> [TASK DESCRIPTION]
Print the line containing "The information in" and every later line of the records. Keep each one exactly as given, ending with the last.

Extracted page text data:
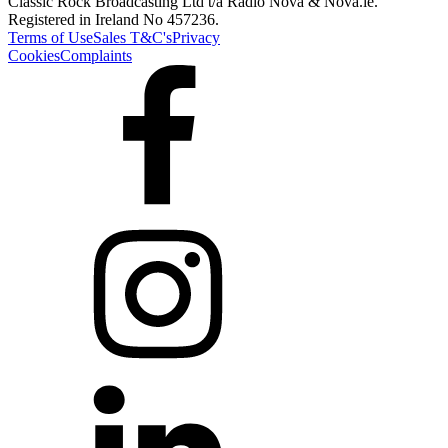
Classic Rock Broadcasting Ltd t/a Radio Nova & Nova.ie.
Registered in Ireland No 457236.
Terms of Use
Sales T&C's
Privacy
Cookies
Complaints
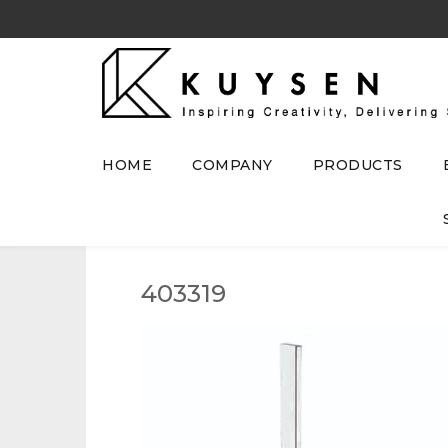
HOME
COMPANY
PRODUCTS
403319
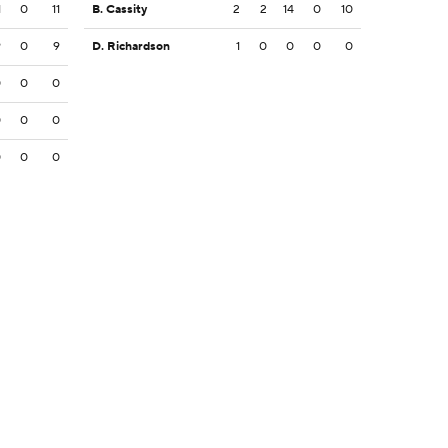
1
0
11
B. Cassity
2
2
14
0
10
9
0
9
D. Richardson
1
0
0
0
0
0
0
0
0
0
0
0
0
0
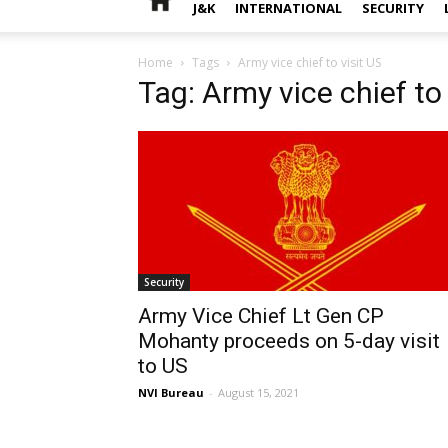
J&K
INTERNATIONAL
SECURITY
Home
Tags
Army vice chief to visit US
Tag: Army vice chief to 
Security
Army Vice Chief Lt Gen CP
Mohanty proceeds on 5-day visit
to US
NVI Bureau
-
August 15, 2021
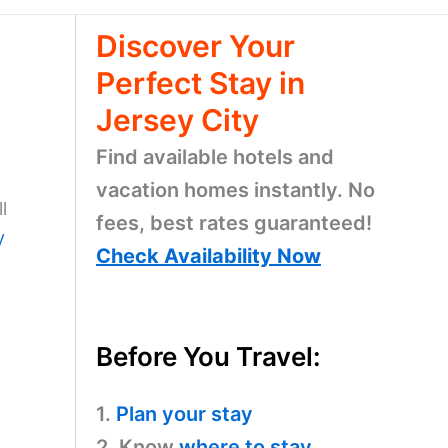
Discover Your
Perfect Stay in
Jersey City
Find available hotels and
vacation homes instantly. No
l
fees, best rates guaranteed!
y
Check Availability Now
Before You Travel:
1.
Plan your stay
2. Know
where to stay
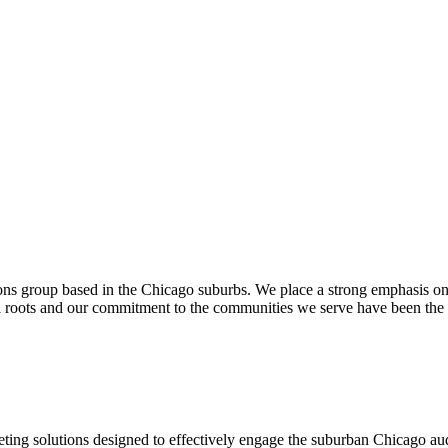
ons group based in the Chicago suburbs. We place a strong emphasis o
al roots and our commitment to the communities we serve have been the
rketing solutions designed to effectively engage the suburban Chicago a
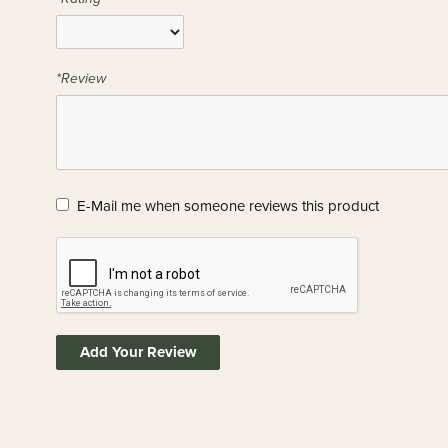
*Review
E-Mail me when someone reviews this product
Add Your Review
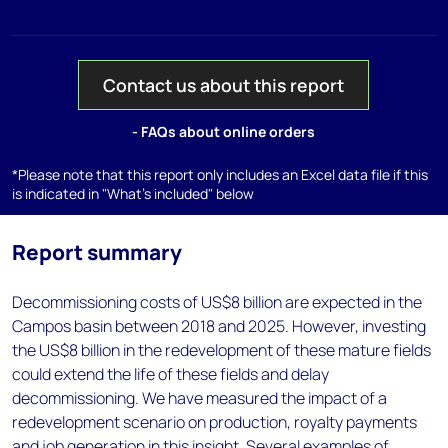
Contact us about this report
- FAQs about online orders
*Please note that this report only includes an Excel data file if this
is indicated in "What's included" below
Report summary
Decommissioning costs of US$8 billion are expected in the
Campos basin between 2018 and 2025. However, investing
the US$8 billion in the redevelopment of these mature fields
could extend the life of these fields and delay
decommissioning. We have measured the impact of a
redevelopment scenario on production, royalty payments
and job generation in this insight. Several examples of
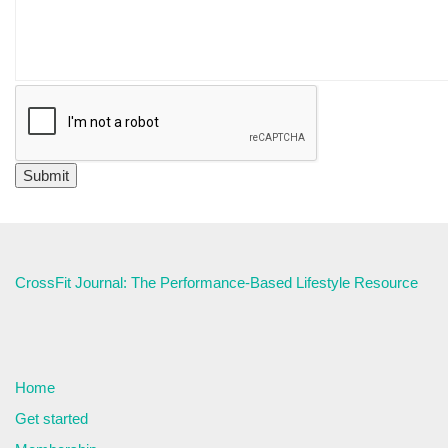
CrossFit Journal: The Performance-Based Lifestyle Resource
Home
Get started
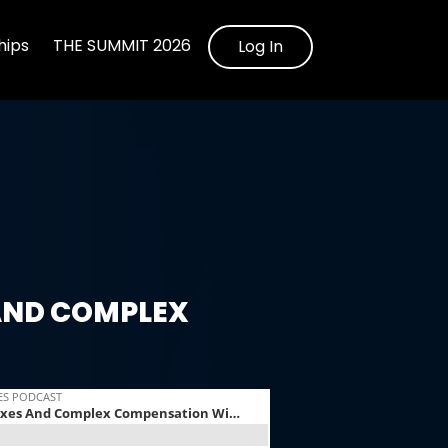
ips
THE SUMMIT 2026
Log In
AND COMPLEX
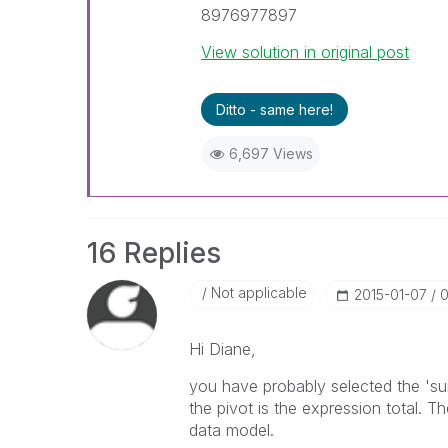
8976977897
View solution in original post
Ditto - same here!
6,697 Views
16 Replies
Not applicable
‎2015-01-07
0
Hi Diane,
you have probably selected the 'sum
the pivot is the expression total. T
data model.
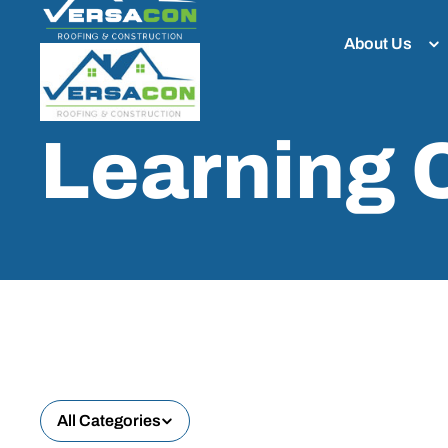
About Us
Learning 
All Categories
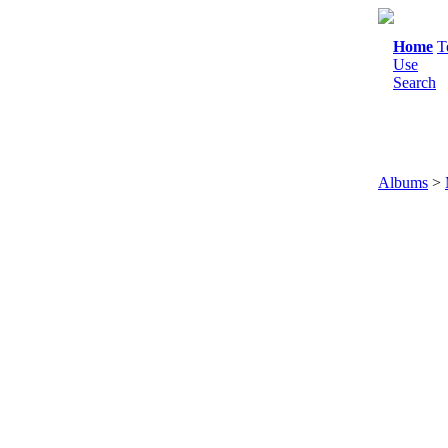
Home
T
Use
Search
Albums
>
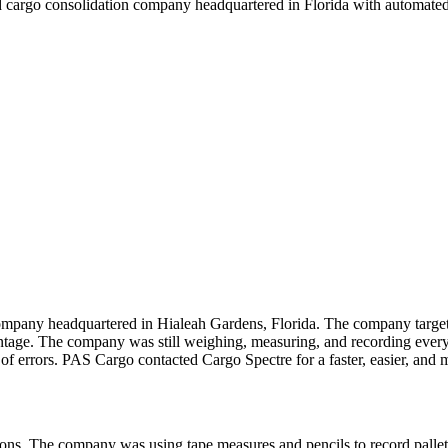
nd cargo consolidation company headquartered in Florida with automated
ompany headquartered in Hialeah Gardens, Florida. The company targets
e. The company was still weighing, measuring, and recording every pa
 of errors. PAS Cargo contacted Cargo Spectre for a faster, easier, and m
tions. The company was using tape measures and pencils to record pall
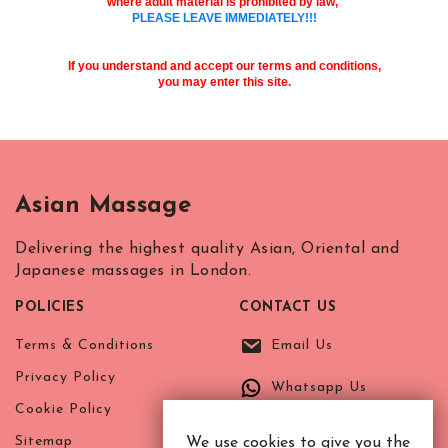
where adult material is prohibited by law,
R.B. of Kensington & Chelsea
White City Station
PLEASE LEAVE IMMEDIATELY!!!
Regent's Park
Royal Oak
If you understand and accept our terms and conditions,
you may enter this site.
Russell Square
Shepherd's Bush
Sloane Square
Soho
South Bank
Asian Massage
South Kensington
Southwark
Delivering the highest quality Asian, Oriental and
Japanese massages in London.
St. John's Wood
St. Paul's Cathedral
POLICIES
CONTACT US
The Shard
Terms & Conditions
Email Us
Tottenham Court Road
Tower Bridge
Privacy Policy
Whatsapp Us
Victoria
Cookie Policy
Warren Street
Sitemap
We use cookies to give you the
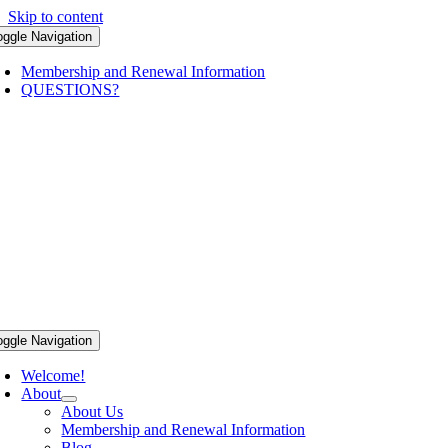
Skip to content
oggle Navigation
Membership and Renewal Information
QUESTIONS?
oggle Navigation
Welcome!
About
About Us
Membership and Renewal Information
Blog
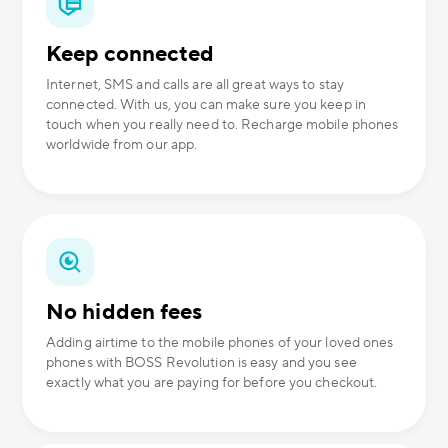
Keep connected
Internet, SMS and calls are all great ways to stay
connected. With us, you can make sure you keep in
touch when you really need to. Recharge mobile phones
worldwide from our app.
No hidden fees
Adding airtime to the mobile phones of your loved ones
phones with BOSS Revolution is easy and you see
exactly what you are paying for before you checkout.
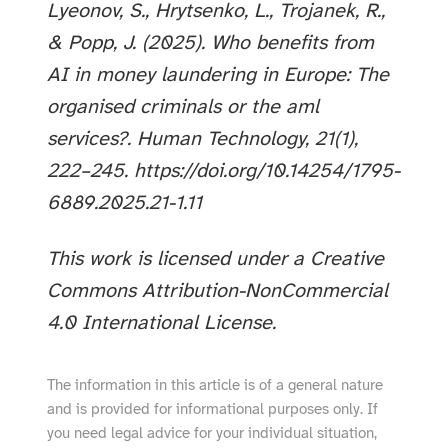
Lyeonov, S., Hrytsenko, L., Trojanek, R.,
& Popp, J. (2025). Who benefits from
AI in money laundering in Europe: The
organised criminals or the aml
services?. Human Technology, 21(1),
222–245. https://doi.org/10.14254/1795-
6889.2025.21-1.11
This work is licensed under a Creative
Commons Attribution-NonCommercial
4.0 International License.
The information in this article is of a general nature
and is provided for informational purposes only. If
you need legal advice for your individual situation,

> [TASK OUTPUT]
The information in this article is of a general nature
and is provided for informational purposes only. If
you need legal advice for your individual situation,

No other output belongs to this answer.